中国机械工程

• 智能制造 • 上一篇    下一篇

钢坯拉速模糊信息粒化及钢坯定重切割的极限学习机预报

王福斌1;潘兴辰1;孙宇舸2;郭宝军3   

  1. 1.华北理工大学电气工程学院,唐山,063210
    2.东北大学信息科学与工程学院,沈阳,110819
    3.北京交通大学海滨学院电子信息与控制工程系,沧州,061199
  • 出版日期:2019-12-25 发布日期:2019-12-27
  • 基金资助:
    国家自然科学基金资助项目(71601039)

Fuzzy Information Granulation for Casting Speed of Billets and Limited Weight Cutting Forecast Based on ELM

WANG Fubin1;PAN Xingchen1;SUN Yuge2;GUO Baojun3   

  1. 1.School of Electrical Engineering, North China University of Science and Technology, Tangshan, Hebei, 063210
    2.School of Information Science and Engineering, Northeastern University, Shenyang, 110819
    3.Department of Electronic Information and Control Engineering, Beijing Jiaotong University Haibin College, Cangzhou, Hebei, 061199
  • Online:2019-12-25 Published:2019-12-27

摘要: 为提高钢坯定重切割精度,分析了钢坯质量与钢坯平均拉速间的关联性。建立了钢坯拉速数据的模糊信息粒化模型,将每5根钢坯的平均拉速数据变换为一个三角型模糊粒,得到模糊粒子中的3个参数:钢坯平均拉速变化的最小值vLow、均值vmid和最大值vup,降低钢坯拉速数据的复杂度,得到含不同信息的拉速数据粒化子集。建立了基于信息粒化数据的支持向量机(SVM)回归模型,以模糊粒子参数为输入向量对钢坯平均拉速进行回归预测,得到下一根钢坯的平均拉速预测值。综合考虑钢坯截面积、钢坯平均拉速、定尺长度、下一根钢坯平均拉速预测值等影响因素,建立了极限学习机(ELM)神经网络预报模型,实现了钢坯定重预报。

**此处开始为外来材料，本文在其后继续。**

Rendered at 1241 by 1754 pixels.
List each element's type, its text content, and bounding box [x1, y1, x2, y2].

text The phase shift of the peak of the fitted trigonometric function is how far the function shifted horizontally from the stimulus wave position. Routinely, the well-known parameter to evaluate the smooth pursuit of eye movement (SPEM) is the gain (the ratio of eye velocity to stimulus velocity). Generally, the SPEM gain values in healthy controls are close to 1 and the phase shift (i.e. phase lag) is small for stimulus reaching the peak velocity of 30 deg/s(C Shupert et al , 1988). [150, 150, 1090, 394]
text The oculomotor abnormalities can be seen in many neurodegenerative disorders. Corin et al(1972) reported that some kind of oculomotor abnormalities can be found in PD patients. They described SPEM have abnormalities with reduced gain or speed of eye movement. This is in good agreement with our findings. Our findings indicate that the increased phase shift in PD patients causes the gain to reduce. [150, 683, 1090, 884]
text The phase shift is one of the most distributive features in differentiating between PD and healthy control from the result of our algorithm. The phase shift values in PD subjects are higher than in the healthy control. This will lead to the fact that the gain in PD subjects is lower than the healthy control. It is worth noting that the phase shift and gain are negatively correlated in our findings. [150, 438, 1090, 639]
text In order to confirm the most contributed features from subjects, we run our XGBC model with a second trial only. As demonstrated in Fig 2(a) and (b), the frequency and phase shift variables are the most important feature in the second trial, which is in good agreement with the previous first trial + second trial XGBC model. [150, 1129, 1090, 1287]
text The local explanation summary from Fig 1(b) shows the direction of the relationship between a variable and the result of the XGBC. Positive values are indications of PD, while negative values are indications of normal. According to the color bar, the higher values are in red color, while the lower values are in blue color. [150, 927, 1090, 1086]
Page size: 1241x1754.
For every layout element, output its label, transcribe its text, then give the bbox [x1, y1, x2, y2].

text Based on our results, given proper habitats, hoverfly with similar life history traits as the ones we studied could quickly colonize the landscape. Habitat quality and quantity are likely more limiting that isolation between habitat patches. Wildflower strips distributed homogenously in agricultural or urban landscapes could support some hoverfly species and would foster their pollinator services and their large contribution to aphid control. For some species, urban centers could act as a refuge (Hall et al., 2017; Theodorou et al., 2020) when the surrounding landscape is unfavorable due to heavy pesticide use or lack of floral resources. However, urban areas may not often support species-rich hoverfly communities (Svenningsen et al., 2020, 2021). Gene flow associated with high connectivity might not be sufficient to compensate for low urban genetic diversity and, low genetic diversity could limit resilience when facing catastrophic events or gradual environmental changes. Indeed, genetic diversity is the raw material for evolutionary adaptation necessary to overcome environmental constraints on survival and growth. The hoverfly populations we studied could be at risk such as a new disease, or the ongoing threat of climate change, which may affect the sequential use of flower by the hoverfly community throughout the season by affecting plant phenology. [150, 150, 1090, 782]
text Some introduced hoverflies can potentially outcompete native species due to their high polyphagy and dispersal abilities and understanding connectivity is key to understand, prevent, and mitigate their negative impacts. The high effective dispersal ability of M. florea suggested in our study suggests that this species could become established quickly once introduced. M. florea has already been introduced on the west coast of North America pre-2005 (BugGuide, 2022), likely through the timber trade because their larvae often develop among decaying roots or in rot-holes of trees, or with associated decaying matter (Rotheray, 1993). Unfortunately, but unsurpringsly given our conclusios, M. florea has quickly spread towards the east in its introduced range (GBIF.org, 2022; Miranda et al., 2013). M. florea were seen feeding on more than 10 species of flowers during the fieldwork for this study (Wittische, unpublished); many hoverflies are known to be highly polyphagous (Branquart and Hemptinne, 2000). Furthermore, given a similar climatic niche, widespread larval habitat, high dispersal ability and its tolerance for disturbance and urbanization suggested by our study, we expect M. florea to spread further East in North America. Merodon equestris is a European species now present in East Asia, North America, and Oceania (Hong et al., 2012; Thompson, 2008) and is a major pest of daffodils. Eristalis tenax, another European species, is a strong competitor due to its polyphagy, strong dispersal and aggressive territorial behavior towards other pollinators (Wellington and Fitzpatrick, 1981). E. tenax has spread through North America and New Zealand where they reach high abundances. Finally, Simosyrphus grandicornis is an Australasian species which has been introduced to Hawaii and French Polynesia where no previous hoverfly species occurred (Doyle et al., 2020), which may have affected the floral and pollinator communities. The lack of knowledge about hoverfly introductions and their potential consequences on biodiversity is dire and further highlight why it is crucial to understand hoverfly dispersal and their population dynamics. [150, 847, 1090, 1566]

关键词: 钢坯拉速, 定重切割, 模糊信息粒化, 支持向量机, 极限学习机

Abstract: In order to improve the precision of limited weight cutting of billets, the relationship between the quality of billets and the average casting speed of billets was analyzed. The fuzzy information granulation model of billet casting speed was established, the average casting speed data of each 5 billets were changed into a triangular fuzzy granule, 3 parameters in fuzzy particle: the minimum vLow, average vmid and maximum vup values of variations of average casting speed of billets were obtained, the complexity of the casting speed data of billet was reduceds, the granular subset of casting speed data containing different informations was obtained. SVM regression model was established based on information granulation data, the fuzzy granule parameters were used as input vectors to predict the average casting speed of the billets, the prediction value of average casting speed of the next billet was obtained. Some factors were considered comprehensively, such as cross-sectional area of billets, average casting speed, fixed length, the prediction value of average casting speed of the next billet and so on, a neural network prediction model was established based on ELM and the prediction of limited weight of billets was realized.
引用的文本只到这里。